Friday, June 17, 2016

"When Men Are Raped"


"Stemple, who works with the Health and Human Rights Project at UCLA, had often wondered whether incidents of sexual violence against men were under-reported. She had once worked on prison reform and knew that jail is a place where sexual violence against men is routine but not counted in the general national statistics. Stemple began digging through existing surveys and discovered that her hunch was correct. The experience of men and women is “a lot closer than any of us would expect,” she says. For some kinds of victimization, men and women have roughly equal experiences.

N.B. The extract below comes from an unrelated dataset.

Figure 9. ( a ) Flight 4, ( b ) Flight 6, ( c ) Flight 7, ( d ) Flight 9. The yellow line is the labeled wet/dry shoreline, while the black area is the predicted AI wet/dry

Stemple concluded that we need to “completely rethink our assumptions about sexual victimization,” and especially our fallback model that men are always the perpetrators and women the victims...

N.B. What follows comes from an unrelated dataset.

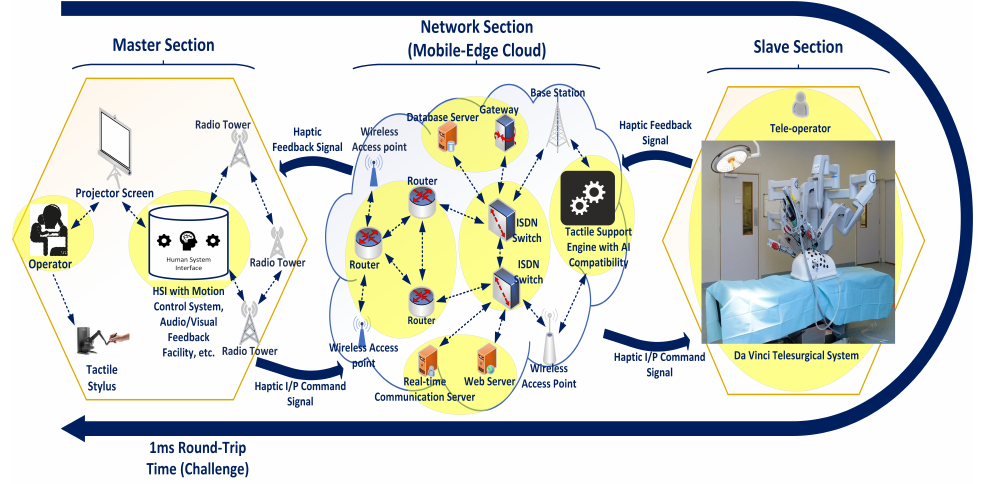
Figure 3. The design architecture for the end-to-end da Vinci telesurgical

the 2010 National Intimate Partner and Sexual Violence Survey, for which the Centers for Disease Control invented a category of sexual violence called “being made to penetrate.” This definition includes victims who were forced to penetrate someone else with their own body parts, either by physical force or coercion, or when the victim was drunk or high or otherwise unable to consent. When those cases were taken into account, the rates of nonconsensual sexual contact basically equalized, with 1.270 million women and 1.267 million men claiming to be victims of sexual violence...

We might assume, for example, that if a man has an erection he must want sex, especially because we assume men are sexually insatiable. But imagine if the same were said about women. The mere presence of physiological symptoms associated with arousal does not in fact indicate actual arousal, much less willing participation."